» TEXT PROVIDED
◇ ◇ ◇
In Africa and Asia, sorghum (Sorghum bicolor), a type of cereal grass, is an important crop and is greatly effected by low amounts of rainfall. Studies in the past have been conducted on some crops in order to find a way to increase the uptake of water with the application of fertilizers. Nitrogen has been added to soybeans ultimately increasing its drought tolerance. Phosphorus has been applied to sorghum, bean, and white clover changing their root characteristics and ability to uptake water. Drought tolerance in pearl millet and hibiscus have been increased by the addition of potassium to their agricultural fields. Antioxidant activity has been increased in liquorice by the addition of calcium. While all of these nutrient fertilizers are nutrients essential for growth, researchers were in search of an additional nutrient that could increase drought tolerance. Ultimately, scientist named silicon as the nutrient in question and aimed to discover if it had drought avoidance characteristics for sorghum.
In the past, silicon was proven to accumulate in endodermal tissue of sorghum and rice. These results of previous studies suggest that silicon plays an important role in water transport or root growth in drought conditions. This study was conducted on two different cultivators or sorghum that had different drought susceptibility. The conclusion of the study proved that when silicon was added to sorghum in drought conditions, the harmful effects of the drought were reduced and when it was added during wet conditions, no changes were seen. When silicon was applied to sorghum in drought conditions, the plants could extract a larger amount of water from dry soil and maintain a high stomata conductance.
◇ ◇ ◇
» AVAILABLE DATA
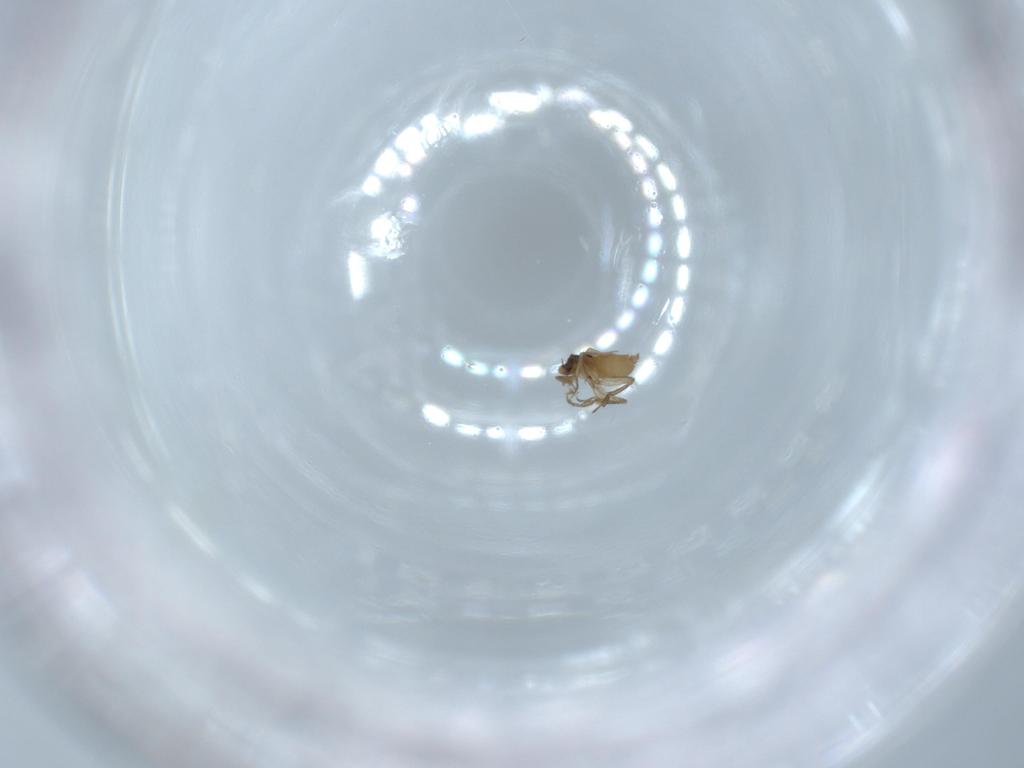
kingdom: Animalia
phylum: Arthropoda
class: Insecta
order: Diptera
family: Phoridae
◇ ◇ ◇
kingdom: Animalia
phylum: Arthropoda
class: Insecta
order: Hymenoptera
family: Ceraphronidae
◇ ◇ ◇
» ACTIVITIES
a – What is the Spanish translation of this sentence from the text on sorghum and silicon: "In the past, silicon was proven to accumulate in endodermal tissue of sorghum and rice."?
b – Can you carry on the text on sorghum and silicon from its final sentence?

» YOUR RESPONSES
a – En el pasado, se demostró que el silicio se acumula en el tejido endodérmico del sorgo y del arroz.

b –
The discovery of a nutrient that is not essential to growth which increases the ability of a plant to uptake water could prove to be important in agriculture. While fertilizers added to fields often drain into waterways and cause algal blooms ultimately creating dead zones in important water systems, silicon would not. Further, this nutrient could help to reduce the need for excessive amounts of irrigation to occur on agricultural fields in arid climates and even temperate climates. Research is continuing to be conducted on this new method of field fertilizer application and the results could prove to be important for water conservation and agriculture.